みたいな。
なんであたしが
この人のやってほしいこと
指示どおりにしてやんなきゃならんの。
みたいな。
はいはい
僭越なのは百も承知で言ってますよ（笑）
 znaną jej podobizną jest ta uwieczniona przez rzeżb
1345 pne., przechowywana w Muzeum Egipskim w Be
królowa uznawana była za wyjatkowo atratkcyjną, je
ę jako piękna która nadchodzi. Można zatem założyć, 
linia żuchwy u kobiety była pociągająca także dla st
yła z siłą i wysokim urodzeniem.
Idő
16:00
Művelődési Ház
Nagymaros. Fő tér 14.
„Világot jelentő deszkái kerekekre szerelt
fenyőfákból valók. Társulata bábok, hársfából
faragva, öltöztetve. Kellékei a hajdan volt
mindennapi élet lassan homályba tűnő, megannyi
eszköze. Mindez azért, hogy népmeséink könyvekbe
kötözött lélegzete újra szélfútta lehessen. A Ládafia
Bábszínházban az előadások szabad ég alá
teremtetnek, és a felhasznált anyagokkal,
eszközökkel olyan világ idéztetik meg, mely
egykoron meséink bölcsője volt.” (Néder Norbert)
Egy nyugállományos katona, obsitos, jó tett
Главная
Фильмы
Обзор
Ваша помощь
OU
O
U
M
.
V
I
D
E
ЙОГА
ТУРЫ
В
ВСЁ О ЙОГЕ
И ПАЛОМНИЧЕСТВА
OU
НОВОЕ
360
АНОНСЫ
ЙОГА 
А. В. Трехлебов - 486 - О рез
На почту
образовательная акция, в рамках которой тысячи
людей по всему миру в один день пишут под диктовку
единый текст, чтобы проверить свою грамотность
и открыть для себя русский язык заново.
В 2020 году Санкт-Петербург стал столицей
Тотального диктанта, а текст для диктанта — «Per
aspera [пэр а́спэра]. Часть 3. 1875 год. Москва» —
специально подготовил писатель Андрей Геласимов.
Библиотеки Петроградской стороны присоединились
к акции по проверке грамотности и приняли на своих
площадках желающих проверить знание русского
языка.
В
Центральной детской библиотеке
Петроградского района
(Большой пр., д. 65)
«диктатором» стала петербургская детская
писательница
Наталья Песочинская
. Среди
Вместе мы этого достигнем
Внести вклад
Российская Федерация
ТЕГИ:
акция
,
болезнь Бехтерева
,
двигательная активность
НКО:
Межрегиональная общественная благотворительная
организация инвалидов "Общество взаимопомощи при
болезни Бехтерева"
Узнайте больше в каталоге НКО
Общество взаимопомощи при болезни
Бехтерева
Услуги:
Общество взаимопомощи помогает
───
» WHAT TO DO
Write out an exact transcription of the line with "(Большой пр., д. 65)" and of each line after it; stop at the end of the records.

» EXERCISE SOLUTION
(Большой пр., д. 65)
«диктатором» стала петербургская детская
писательница
Наталья Песочинская
. Среди
Вместе мы этого достигнем
Внести вклад
Российская Федерация
ТЕГИ:
акция
,
болезнь Бехтерева
,
двигательная активность
НКО:
Межрегиональная общественная благотворительная
организация инвалидов "Общество взаимопомощи при
болезни Бехтерева"
Узнайте больше в каталоге НКО
Общество взаимопомощи при болезни
Бехтерева
Услуги:
Общество взаимопомощи помогает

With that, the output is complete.